*** Opening PROVIDED INFORMATION ***

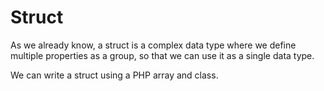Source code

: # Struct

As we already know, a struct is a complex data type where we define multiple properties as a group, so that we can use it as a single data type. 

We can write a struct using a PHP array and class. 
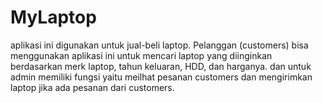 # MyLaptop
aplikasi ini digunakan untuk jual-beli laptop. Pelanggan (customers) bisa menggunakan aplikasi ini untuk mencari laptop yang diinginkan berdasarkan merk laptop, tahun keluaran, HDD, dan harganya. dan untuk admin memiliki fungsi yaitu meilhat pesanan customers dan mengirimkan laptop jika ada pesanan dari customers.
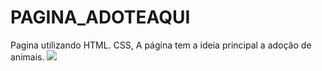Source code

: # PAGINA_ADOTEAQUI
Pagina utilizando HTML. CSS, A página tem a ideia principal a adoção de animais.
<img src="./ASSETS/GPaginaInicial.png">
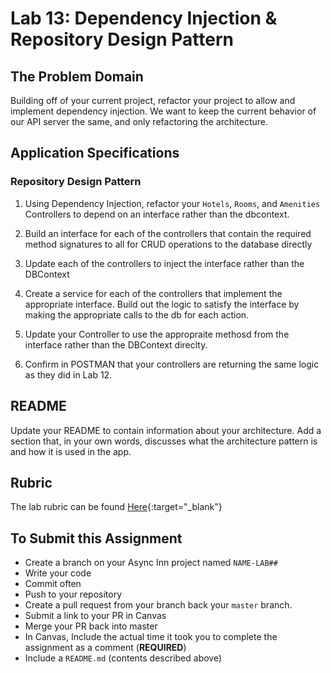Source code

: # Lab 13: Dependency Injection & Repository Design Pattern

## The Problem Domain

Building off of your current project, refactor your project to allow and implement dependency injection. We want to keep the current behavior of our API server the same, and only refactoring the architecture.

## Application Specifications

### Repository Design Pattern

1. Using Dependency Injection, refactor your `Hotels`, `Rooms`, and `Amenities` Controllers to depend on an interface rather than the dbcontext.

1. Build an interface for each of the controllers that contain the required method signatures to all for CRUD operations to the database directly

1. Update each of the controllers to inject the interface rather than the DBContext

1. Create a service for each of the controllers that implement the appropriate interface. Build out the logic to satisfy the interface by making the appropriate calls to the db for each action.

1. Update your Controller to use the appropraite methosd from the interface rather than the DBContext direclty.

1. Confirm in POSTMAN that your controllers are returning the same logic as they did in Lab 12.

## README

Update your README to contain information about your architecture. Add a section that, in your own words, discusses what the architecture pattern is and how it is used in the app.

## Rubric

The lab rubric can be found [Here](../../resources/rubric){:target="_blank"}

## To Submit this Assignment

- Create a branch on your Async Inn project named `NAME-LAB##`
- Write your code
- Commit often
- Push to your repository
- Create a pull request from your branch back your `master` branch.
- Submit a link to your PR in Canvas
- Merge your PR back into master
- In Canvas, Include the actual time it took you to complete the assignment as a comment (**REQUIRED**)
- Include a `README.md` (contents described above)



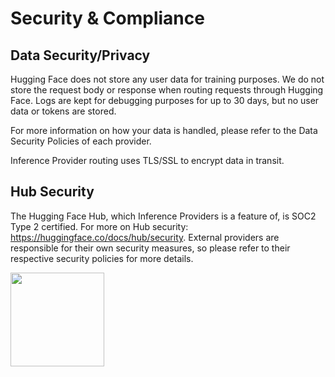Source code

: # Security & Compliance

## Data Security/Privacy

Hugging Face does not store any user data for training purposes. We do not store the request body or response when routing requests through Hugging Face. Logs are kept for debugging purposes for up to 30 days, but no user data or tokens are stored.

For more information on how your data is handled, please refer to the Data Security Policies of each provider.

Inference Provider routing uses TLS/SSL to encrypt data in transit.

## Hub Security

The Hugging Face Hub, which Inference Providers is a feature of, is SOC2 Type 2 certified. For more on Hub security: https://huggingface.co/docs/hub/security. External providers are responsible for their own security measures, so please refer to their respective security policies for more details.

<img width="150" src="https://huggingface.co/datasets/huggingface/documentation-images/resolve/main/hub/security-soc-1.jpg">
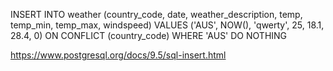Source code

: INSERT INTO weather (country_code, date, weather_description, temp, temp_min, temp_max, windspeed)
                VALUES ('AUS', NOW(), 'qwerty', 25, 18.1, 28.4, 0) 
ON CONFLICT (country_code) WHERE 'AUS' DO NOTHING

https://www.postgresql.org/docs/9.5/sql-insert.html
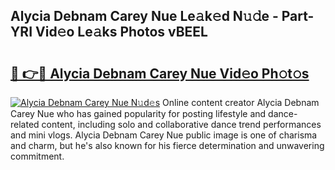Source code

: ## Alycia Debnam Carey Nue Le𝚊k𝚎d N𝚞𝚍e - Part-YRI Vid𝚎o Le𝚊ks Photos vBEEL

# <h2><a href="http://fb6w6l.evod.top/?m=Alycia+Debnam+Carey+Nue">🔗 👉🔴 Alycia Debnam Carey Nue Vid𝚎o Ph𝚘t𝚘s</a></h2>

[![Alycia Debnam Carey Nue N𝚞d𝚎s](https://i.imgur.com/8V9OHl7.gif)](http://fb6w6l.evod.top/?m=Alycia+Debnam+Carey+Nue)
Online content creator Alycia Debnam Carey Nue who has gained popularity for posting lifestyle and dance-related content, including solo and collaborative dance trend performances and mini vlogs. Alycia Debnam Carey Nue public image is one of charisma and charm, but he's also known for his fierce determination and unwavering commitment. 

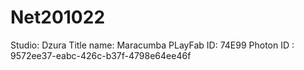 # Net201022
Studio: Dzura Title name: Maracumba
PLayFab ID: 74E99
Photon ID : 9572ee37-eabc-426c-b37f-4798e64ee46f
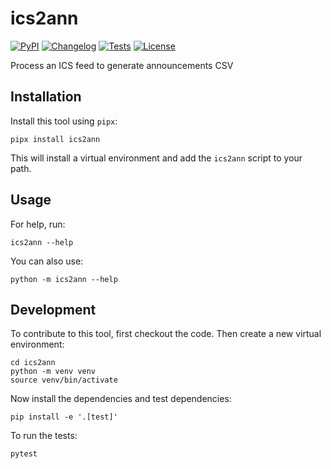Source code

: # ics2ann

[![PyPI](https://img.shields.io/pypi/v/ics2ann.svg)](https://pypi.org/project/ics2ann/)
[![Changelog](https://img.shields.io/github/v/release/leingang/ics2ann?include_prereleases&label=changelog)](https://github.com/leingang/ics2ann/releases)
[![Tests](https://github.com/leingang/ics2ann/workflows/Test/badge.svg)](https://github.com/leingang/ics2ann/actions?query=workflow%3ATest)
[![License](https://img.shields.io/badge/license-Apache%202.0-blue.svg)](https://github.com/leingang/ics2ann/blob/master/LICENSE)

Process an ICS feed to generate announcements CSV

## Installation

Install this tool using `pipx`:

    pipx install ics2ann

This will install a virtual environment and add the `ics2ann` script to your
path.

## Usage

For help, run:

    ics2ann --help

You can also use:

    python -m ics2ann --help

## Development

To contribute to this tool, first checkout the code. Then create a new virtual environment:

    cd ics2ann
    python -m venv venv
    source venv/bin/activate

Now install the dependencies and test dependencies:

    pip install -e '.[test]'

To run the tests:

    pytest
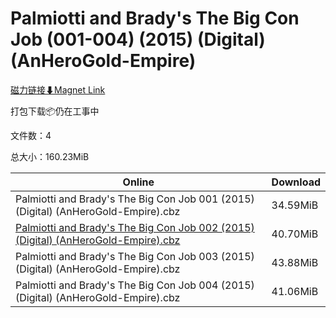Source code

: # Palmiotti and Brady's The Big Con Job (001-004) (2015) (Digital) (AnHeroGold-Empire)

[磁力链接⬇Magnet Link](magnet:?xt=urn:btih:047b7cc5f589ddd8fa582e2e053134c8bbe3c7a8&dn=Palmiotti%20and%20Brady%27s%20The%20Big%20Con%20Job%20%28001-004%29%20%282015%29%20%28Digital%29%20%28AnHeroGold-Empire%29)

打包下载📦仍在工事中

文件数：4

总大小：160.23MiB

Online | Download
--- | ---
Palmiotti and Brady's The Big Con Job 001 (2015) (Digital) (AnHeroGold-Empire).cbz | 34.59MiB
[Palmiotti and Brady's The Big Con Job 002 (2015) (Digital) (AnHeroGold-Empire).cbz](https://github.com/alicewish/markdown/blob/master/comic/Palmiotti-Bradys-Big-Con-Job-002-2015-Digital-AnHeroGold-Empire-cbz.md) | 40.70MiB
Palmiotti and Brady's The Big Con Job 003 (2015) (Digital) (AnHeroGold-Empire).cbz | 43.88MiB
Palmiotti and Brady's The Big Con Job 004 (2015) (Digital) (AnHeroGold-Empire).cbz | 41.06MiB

*** Closing PROVIDED INFORMATION ***
*** Opening PROVIDED INFORMATION ***

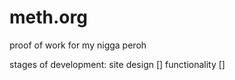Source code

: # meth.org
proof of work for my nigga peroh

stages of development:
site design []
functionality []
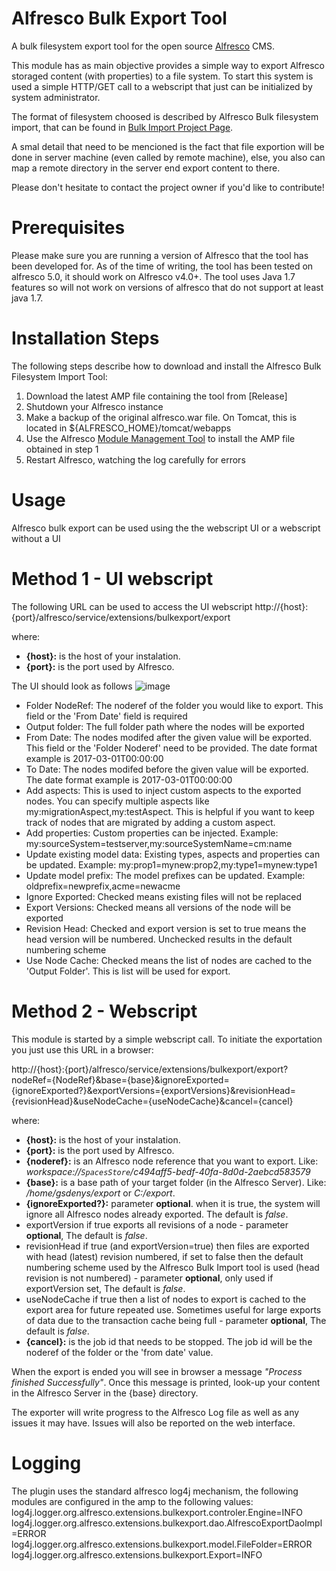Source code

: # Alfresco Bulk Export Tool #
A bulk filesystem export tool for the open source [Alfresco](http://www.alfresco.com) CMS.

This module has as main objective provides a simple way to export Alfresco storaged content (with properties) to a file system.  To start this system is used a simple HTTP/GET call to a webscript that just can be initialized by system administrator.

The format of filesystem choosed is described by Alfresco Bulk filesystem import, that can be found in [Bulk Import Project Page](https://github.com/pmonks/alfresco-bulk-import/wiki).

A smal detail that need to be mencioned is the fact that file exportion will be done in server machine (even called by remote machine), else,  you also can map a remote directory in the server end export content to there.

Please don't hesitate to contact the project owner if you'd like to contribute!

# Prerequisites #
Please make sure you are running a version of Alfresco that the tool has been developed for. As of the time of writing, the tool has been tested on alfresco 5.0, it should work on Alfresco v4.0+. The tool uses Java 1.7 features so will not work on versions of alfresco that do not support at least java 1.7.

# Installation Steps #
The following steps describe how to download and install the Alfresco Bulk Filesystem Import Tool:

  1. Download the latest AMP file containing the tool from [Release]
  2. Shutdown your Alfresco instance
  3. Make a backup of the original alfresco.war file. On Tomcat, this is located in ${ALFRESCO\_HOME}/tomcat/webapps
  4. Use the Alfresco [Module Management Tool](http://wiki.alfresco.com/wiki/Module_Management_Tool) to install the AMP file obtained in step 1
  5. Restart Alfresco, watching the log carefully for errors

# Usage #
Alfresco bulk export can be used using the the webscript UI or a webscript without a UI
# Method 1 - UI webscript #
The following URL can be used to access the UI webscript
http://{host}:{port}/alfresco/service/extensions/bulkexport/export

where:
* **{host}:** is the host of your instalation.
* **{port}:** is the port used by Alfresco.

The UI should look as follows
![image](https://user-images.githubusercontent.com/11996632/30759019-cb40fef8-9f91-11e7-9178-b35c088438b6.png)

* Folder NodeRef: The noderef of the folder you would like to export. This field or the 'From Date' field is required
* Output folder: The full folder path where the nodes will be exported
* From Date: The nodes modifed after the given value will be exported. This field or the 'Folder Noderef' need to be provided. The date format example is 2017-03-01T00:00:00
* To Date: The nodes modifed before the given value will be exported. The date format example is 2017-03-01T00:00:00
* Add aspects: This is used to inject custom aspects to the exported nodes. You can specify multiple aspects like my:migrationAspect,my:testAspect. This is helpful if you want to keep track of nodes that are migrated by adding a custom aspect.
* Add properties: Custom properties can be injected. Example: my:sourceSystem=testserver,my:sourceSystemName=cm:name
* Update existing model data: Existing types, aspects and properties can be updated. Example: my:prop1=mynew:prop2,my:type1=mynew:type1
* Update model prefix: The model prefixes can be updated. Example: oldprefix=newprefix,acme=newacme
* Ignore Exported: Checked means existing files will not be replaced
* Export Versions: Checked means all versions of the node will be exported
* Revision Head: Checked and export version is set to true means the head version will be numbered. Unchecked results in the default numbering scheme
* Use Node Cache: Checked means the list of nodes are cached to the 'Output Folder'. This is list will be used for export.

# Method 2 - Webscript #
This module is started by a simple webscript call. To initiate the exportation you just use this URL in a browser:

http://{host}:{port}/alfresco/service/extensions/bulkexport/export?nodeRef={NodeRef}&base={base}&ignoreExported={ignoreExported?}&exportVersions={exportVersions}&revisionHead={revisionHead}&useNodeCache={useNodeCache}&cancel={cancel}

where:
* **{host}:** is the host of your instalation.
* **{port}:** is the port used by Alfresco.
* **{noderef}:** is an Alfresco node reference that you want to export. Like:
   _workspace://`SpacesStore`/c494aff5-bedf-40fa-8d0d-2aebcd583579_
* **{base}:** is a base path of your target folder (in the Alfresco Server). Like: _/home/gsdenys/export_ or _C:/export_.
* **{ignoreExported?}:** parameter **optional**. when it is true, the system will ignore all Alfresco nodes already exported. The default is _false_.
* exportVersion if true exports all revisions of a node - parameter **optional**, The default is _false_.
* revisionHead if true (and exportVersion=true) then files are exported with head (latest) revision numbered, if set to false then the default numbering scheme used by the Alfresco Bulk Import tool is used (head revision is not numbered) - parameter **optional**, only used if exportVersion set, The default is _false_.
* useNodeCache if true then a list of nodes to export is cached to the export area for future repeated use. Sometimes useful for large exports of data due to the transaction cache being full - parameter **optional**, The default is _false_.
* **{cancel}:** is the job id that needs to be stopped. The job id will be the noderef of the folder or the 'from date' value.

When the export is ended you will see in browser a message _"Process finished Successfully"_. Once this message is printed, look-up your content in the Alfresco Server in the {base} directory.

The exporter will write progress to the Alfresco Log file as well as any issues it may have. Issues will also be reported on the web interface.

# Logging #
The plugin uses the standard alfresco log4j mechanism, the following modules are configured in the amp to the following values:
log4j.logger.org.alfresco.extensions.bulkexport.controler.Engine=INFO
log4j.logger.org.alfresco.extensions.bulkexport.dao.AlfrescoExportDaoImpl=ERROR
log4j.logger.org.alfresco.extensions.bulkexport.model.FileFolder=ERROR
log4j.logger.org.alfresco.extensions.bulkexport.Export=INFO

*** Closing PROVIDED INFORMATION ***

Return the lines starting with the line containing "(001-004) (2015) (Digital) (AnHeroGold-Empire)" and going on through the line containing "总大小：160.23MiB", reproducing each one without change.

◆ EXERCISE RESULT:
: # Palmiotti and Brady's The Big Con Job (001-004) (2015) (Digital) (AnHeroGold-Empire)

[磁力链接⬇Magnet Link](magnet:?xt=urn:btih:047b7cc5f589ddd8fa582e2e053134c8bbe3c7a8&dn=Palmiotti%20and%20Brady%27s%20The%20Big%20Con%20Job%20%28001-004%29%20%282015%29%20%28Digital%29%20%28AnHeroGold-Empire%29)

打包下载📦仍在工事中

文件数：4

总大小：160.23MiB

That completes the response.